George Frazier’s duende

OP-ED | Charles Fountain

100 years after his birth, columnist haunts our imagination

June 12, 2011|By Charles Fountain

THE ECHOES grow ever more faint as we move ever farther from their source. George Frazier has been gone for 37 years, and we don’t hear as much about him anymore.

But, oh, how those echoes did thunder in their day. As a columnist at the Globe, and before that at the Herald, the wistful George Frazier could make us pine for days when Hobey Baker played for Princeton, or Count Basie and Duke Ellington played the Roof at the Ritz, their music wafting out across the Public Gardens and the Charles River and into the soul of a generation. The puckish Frazier would make us laugh and think in the same column, cutting to the quick of a Boston pol’s overstuffed persona while talking about nothing more than his hat (Sonny McDonough) or his pants (Dapper O’Neil). And the angry Frazier would eventually abrade our sensibilities, whatever they were, for his was a mercurial and unpredictable voice.

“George is like a jazz musician,’’ his friend Charlie Davidson, the Harvard Square clothier, famously said a quarter-century ago. “Jazz musicians know the melody, but they never play the melody; they’re always playing the improvisation.

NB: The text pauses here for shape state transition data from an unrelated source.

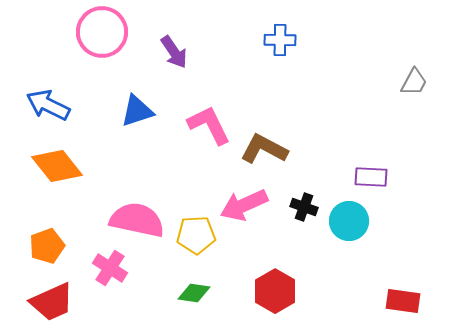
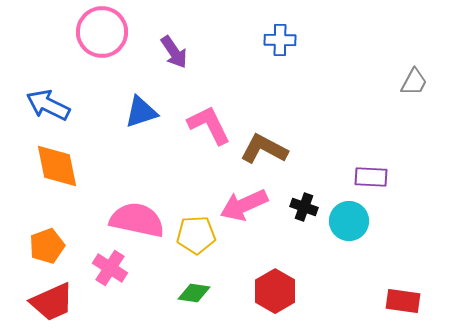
blue triangle: moved 4 px right, 1 px down
orange diamond: rotated 27 degrees clockwise
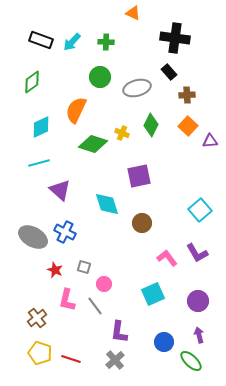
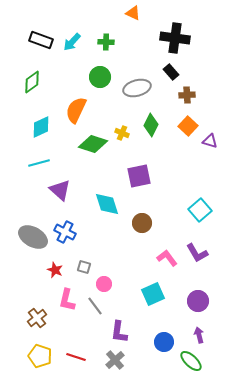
black rectangle at (169, 72): moved 2 px right
purple triangle at (210, 141): rotated 21 degrees clockwise
yellow pentagon at (40, 353): moved 3 px down
red line at (71, 359): moved 5 px right, 2 px up
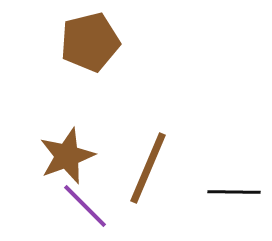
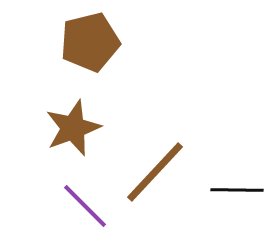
brown star: moved 6 px right, 28 px up
brown line: moved 7 px right, 4 px down; rotated 20 degrees clockwise
black line: moved 3 px right, 2 px up
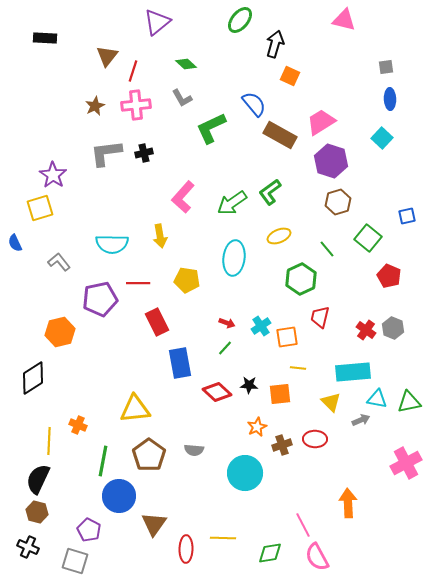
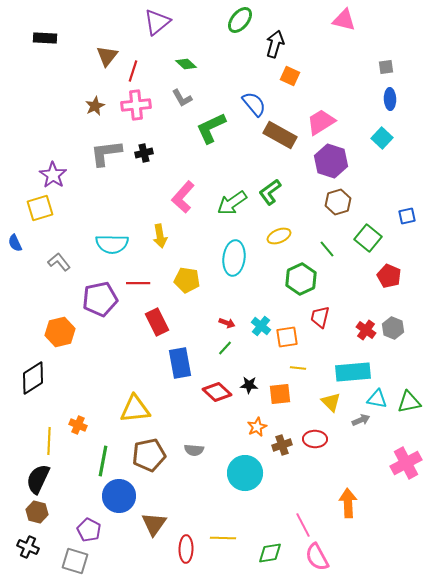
cyan cross at (261, 326): rotated 18 degrees counterclockwise
brown pentagon at (149, 455): rotated 24 degrees clockwise
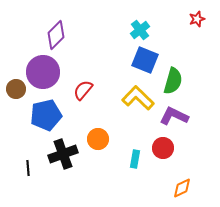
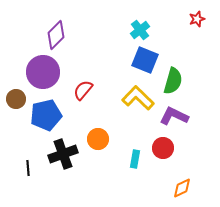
brown circle: moved 10 px down
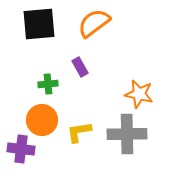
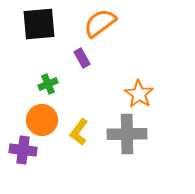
orange semicircle: moved 6 px right
purple rectangle: moved 2 px right, 9 px up
green cross: rotated 18 degrees counterclockwise
orange star: rotated 20 degrees clockwise
yellow L-shape: rotated 44 degrees counterclockwise
purple cross: moved 2 px right, 1 px down
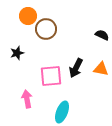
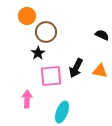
orange circle: moved 1 px left
brown circle: moved 3 px down
black star: moved 21 px right; rotated 16 degrees counterclockwise
orange triangle: moved 1 px left, 2 px down
pink arrow: rotated 12 degrees clockwise
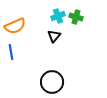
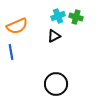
orange semicircle: moved 2 px right
black triangle: rotated 24 degrees clockwise
black circle: moved 4 px right, 2 px down
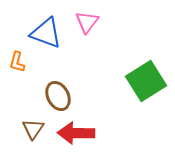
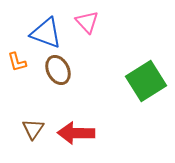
pink triangle: rotated 20 degrees counterclockwise
orange L-shape: rotated 30 degrees counterclockwise
brown ellipse: moved 26 px up
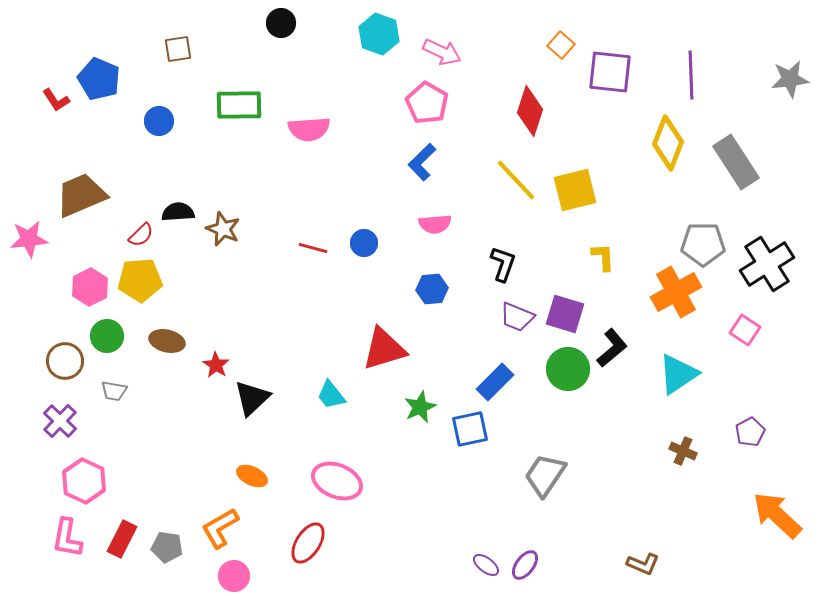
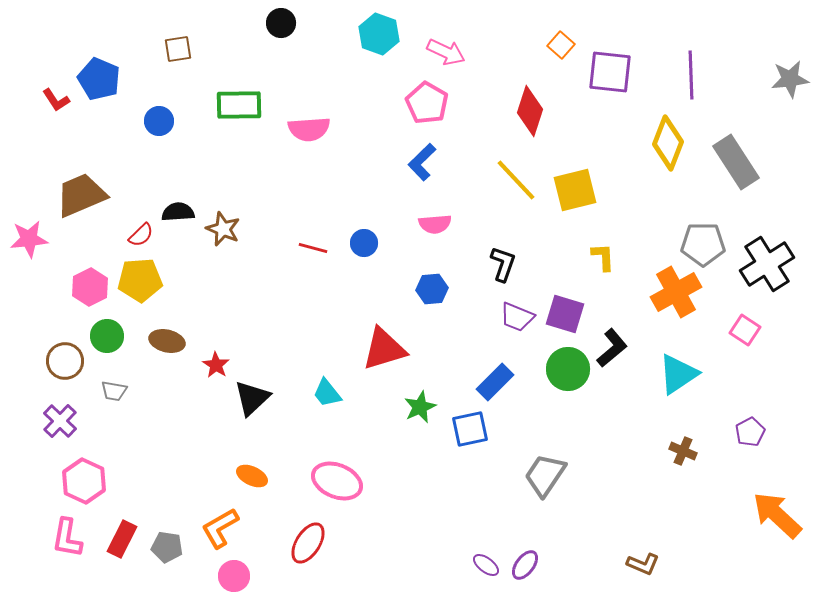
pink arrow at (442, 52): moved 4 px right
cyan trapezoid at (331, 395): moved 4 px left, 2 px up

George is like that. People keep searching for the melody, but there is no melody. George was always playing the improvisation.’’

Immortality in a business as ephemeral as daily journalism is nigh-on impossible, but every city has a newspaper guy who will be forever identified with that city. H.L. Mencken in Baltimore, Jimmy Breslin in New York, Mike Royko in Chicago, Herb Caen in San Francisco. Frazier, born in Southie 100 years ago last week, is that guy for Boston.

In the years since his death, the Globe has reprinted dozens of his columns, sometimes just to let readers savor them again, or for the first time. Sometimes because they were still timely, such as the 1970 tribute to Fred Astaire that ran when Astaire died in 1987. Writers who knew him and writers who didn’t constantly evoke Frazier’s name and his words, because, well, because having George Frazier in your piece is like having the most interesting guy in the bar at your table. Besides, whatever it was you’re trying to say, chances are pretty good that Frazier said it with far more élan.